US 12,293,155 B2
Out-of-domain data augmentation for natural language processing
Elias Luqman Jalaluddin, Seattle, WA (US); Vishal Vishnoi, Redwood City, CA (US); Thanh Long Duong, Melbourne (AU); Mark Edward Johnson, Sydney (AU); Poorya Zaremoodi, Melbourne (AU); Gautam Singaraju, Dublin, CA (US); Ying Xu, Albion (AU); Vladislav Blinov, Melbourne (AU); and Yu-Heng Hong, Carlton (AU)
Assigned to Oracle International Corporation, Redwood Shores, CA (US)
Filed by Oracle International Corporation, Redwood Shores, CA (US)
Filed on Apr. 9, 2024, as Appl. No. 18/630,772.
Application 18/630,772 is a continuation of application No. 17/452,743, filed on Oct. 28, 2021, granted, now 12,026,468.
Claims priority of provisional application 63/119,526, filed on Nov. 30, 2020.
Prior Publication US 2024/0256777 A1, Aug. 1, 2024
This patent is subject to a terminal disclaimer.
Int. Cl. G06F 40/289 (2020.01); G06F 40/30 (2020.01); G06N 3/08 (2023.01); H04L 51/02 (2022.01)

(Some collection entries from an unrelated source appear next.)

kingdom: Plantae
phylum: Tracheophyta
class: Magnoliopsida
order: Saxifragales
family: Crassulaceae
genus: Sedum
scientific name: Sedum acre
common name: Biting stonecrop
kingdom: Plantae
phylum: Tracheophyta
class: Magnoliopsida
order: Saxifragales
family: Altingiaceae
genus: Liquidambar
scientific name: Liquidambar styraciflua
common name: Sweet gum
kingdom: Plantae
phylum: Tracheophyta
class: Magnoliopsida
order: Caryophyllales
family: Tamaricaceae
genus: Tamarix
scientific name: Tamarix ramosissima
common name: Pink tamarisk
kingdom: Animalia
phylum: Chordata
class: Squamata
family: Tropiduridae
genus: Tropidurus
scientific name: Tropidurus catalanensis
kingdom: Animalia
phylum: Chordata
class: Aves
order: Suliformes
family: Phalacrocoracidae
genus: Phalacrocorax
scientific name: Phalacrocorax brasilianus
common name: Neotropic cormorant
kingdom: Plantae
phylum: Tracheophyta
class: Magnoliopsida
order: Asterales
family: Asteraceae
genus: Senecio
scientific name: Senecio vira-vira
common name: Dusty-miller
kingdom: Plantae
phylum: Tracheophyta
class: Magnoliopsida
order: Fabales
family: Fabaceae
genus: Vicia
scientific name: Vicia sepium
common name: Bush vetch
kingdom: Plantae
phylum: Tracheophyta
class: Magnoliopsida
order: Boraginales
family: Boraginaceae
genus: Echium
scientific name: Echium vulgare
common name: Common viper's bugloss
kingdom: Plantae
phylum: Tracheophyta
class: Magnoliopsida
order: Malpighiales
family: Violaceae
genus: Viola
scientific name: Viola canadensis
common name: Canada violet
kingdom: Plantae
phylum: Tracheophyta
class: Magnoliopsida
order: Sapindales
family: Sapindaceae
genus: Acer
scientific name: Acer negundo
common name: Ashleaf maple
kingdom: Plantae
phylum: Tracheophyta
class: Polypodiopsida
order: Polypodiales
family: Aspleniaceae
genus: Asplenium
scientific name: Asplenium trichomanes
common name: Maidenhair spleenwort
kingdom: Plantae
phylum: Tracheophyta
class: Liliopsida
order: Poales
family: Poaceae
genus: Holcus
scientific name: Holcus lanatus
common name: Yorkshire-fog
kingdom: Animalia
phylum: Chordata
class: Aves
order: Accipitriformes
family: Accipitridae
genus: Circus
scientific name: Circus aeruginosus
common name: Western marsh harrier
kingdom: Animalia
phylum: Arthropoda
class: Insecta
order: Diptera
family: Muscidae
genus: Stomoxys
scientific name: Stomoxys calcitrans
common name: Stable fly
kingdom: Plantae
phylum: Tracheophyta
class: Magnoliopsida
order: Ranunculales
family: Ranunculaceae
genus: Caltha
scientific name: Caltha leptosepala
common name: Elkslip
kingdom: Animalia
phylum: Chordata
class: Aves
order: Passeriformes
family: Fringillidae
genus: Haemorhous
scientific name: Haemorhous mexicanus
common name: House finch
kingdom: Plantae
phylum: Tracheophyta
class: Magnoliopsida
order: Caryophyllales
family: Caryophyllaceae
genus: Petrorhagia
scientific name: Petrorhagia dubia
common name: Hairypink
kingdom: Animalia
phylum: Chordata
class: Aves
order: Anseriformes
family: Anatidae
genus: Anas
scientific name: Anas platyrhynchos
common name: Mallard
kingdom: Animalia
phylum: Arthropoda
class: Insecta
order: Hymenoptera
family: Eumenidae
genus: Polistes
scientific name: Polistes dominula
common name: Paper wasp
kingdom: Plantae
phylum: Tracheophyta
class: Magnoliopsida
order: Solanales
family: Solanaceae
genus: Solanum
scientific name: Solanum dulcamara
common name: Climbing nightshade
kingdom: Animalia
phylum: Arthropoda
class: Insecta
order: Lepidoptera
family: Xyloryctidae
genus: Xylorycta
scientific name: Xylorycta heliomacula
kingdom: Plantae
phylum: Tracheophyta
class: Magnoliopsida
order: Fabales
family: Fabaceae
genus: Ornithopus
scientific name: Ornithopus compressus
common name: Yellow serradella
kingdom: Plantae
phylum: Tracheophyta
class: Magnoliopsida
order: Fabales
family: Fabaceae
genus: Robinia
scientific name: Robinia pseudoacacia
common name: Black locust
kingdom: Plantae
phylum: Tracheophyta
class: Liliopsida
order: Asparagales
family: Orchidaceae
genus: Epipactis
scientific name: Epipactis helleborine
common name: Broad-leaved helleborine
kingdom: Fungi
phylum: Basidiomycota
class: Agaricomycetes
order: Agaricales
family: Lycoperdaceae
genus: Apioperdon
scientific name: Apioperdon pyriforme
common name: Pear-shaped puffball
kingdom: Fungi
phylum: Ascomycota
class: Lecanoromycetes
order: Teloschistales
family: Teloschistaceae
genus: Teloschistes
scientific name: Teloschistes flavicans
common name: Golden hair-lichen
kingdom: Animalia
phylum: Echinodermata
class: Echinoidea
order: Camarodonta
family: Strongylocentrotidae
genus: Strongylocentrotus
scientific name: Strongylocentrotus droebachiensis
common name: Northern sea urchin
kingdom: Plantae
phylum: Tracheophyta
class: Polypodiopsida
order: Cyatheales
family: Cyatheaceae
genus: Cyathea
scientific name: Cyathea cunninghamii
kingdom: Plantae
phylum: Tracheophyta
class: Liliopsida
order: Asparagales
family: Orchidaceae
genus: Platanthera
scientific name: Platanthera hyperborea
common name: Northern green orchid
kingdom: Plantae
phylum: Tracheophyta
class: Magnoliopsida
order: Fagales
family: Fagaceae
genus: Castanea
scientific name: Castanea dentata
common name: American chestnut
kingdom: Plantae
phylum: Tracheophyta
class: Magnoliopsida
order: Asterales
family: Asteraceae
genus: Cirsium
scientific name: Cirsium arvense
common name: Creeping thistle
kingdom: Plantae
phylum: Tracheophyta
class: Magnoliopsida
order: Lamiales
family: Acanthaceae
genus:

CPC G06F 40/289 (2020.01) [G06F 40/30 (2020.01); G06N 3/08 (2013.01); H04L 51/02 (2013.01)] 20 Claims
OG exemplary drawing
 
1. A computer-implemented method comprising:
receiving a training set of utterances comprising in-domain examples;
augmenting the training set of utterances with out-of-domain (OOD) examples to generate augmented batches of utterances for training a machine-learning model, wherein the augmenting comprises:
generating a data set of the OOD examples,
filtering out a plurality of OOD examples from the data set of the OOD examples, based on a determination that context of each of the plurality of OOD examples has a substantial similarity to context of one or more of the utterances of the training set of utterances, and
generating the augmented batches of utterances, each of the augmented batches of utterances comprising utterances from the training set of utterances and utterances from the filtered data set of the OOD examples; and
training the machine-learning model using the augmented batches of utterances, wherein the trained machine-learning model is configured to, based on one or more utterances provided as an input by a user, identify an intent from a set of predetermined intents,
wherein the substantial similarity between the context of OOD utterances of the data set of the OOD examples and the context of the utterances of the training set is determined based on a distance measure using a Multilingual Universal Sentence Encoder (MUSE) single embedding, and
wherein if min (d_i) is less than a predetermined threshold, then the context of an OOD utterance of the data set of the OOD examples and the context of an utterance of the training set of utterances is determined to be substantially similar,
where d_i is an Euclidean distance (v_i, u),
v_i is a vector representation of an utterance (x_i) of the training set of utterances and is muse (x_i) where i=1→n, and
u is a vector representation of the OOD utterance of the data set of the OOD examples and is muse (OOD utterance).